Work to be completed -
For this exercise, output the entries below exactly from the line that holds "the scene) (cm)." to the line that holds "123 168 1.94", both ends included. No pictures belong in the copy.
─── Information given ───
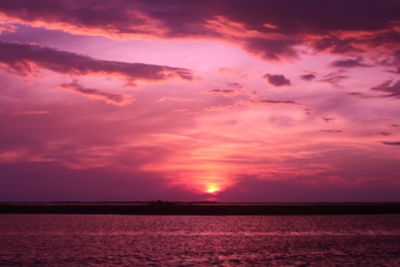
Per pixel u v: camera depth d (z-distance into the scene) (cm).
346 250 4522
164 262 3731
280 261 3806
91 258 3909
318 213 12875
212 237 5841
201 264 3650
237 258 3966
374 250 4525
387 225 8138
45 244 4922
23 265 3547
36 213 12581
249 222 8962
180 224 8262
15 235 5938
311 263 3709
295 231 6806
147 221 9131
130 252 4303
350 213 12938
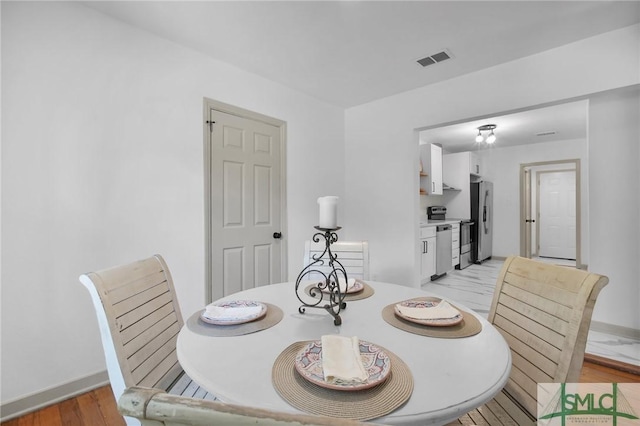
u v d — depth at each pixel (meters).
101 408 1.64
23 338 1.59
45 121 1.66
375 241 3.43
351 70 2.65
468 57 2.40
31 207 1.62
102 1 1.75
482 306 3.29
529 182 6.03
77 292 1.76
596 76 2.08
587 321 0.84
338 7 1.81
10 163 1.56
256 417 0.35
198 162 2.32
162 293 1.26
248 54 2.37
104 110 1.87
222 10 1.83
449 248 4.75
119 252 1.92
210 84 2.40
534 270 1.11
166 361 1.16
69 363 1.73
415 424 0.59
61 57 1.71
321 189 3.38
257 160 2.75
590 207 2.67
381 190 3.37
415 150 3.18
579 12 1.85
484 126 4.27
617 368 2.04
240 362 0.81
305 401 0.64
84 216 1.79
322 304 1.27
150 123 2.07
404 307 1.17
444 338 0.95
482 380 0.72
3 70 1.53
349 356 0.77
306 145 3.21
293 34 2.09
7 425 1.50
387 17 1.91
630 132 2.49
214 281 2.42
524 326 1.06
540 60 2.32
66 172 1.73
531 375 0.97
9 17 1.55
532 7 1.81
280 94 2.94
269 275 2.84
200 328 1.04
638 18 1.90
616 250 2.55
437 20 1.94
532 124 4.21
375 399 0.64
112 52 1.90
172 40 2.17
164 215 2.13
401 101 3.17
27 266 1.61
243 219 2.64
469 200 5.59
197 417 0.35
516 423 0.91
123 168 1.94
───
─── Information given ───
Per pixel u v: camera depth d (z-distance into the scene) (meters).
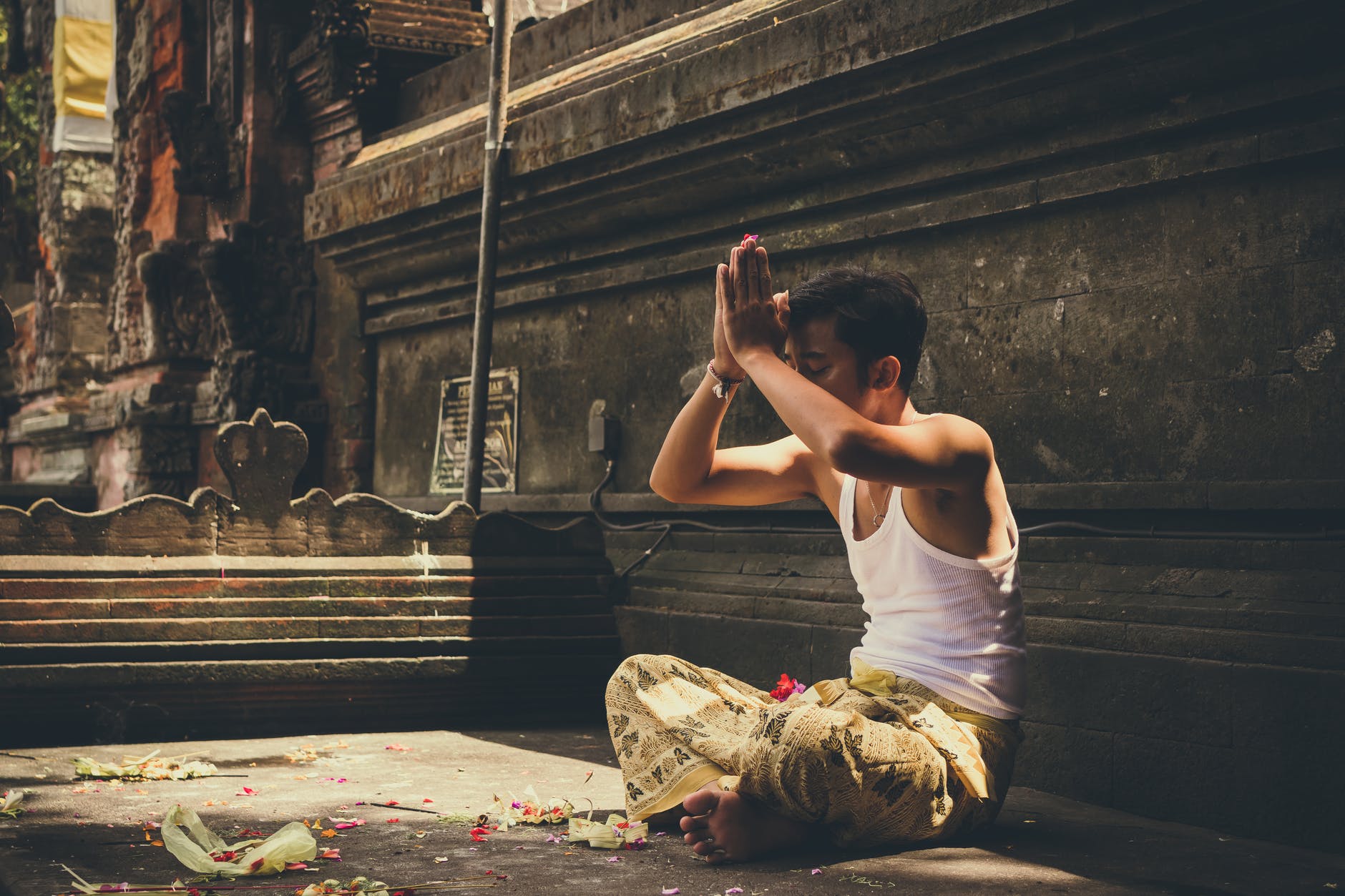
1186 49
───
Answer to this task -
Per pixel u v: camera depth d (z-distance into the scene) (cm).
346 250 4522
164 262 3731
280 261 3806
91 258 3909
318 213 12875
212 237 5841
201 264 3650
237 258 3966
374 250 4525
387 225 8138
45 244 4922
23 265 3547
36 213 12581
249 222 8962
180 224 8262
15 235 5938
311 263 3709
295 231 6806
147 221 9131
130 252 4303
350 213 12938
u v d — depth at each pixel (meters).
101 408 1.64
23 338 1.59
45 121 1.66
375 241 3.43
351 70 2.65
468 57 2.40
31 207 1.62
102 1 1.75
482 306 3.29
529 182 6.03
77 292 1.76
596 76 2.08
587 321 0.84
338 7 1.81
10 163 1.56
256 417 0.35
198 162 2.32
162 293 1.26
248 54 2.37
104 110 1.87
222 10 1.83
449 248 4.75
119 252 1.92
210 84 2.40
534 270 1.11
166 361 1.16
69 363 1.73
415 424 0.59
61 57 1.71
321 189 3.38
257 160 2.75
590 207 2.67
381 190 3.37
415 150 3.18
579 12 1.85
484 126 4.27
617 368 2.04
240 362 0.81
305 401 0.64
84 216 1.79
322 304 1.27
150 123 2.07
404 307 1.17
444 338 0.95
482 380 0.72
3 70 1.53
349 356 0.77
306 145 3.21
293 34 2.09
7 425 1.50
387 17 1.91
630 132 2.49
214 281 2.42
524 326 1.06
540 60 2.32
66 172 1.73
531 375 0.97
9 17 1.55
532 7 1.81
280 94 2.94
269 275 2.84
200 328 1.04
638 18 1.90
616 250 2.55
437 20 1.94
532 124 4.21
375 399 0.64
112 52 1.90
172 40 2.17
164 215 2.13
401 101 3.17
27 266 1.61
243 219 2.64
469 200 5.59
197 417 0.35
516 423 0.91
123 168 1.94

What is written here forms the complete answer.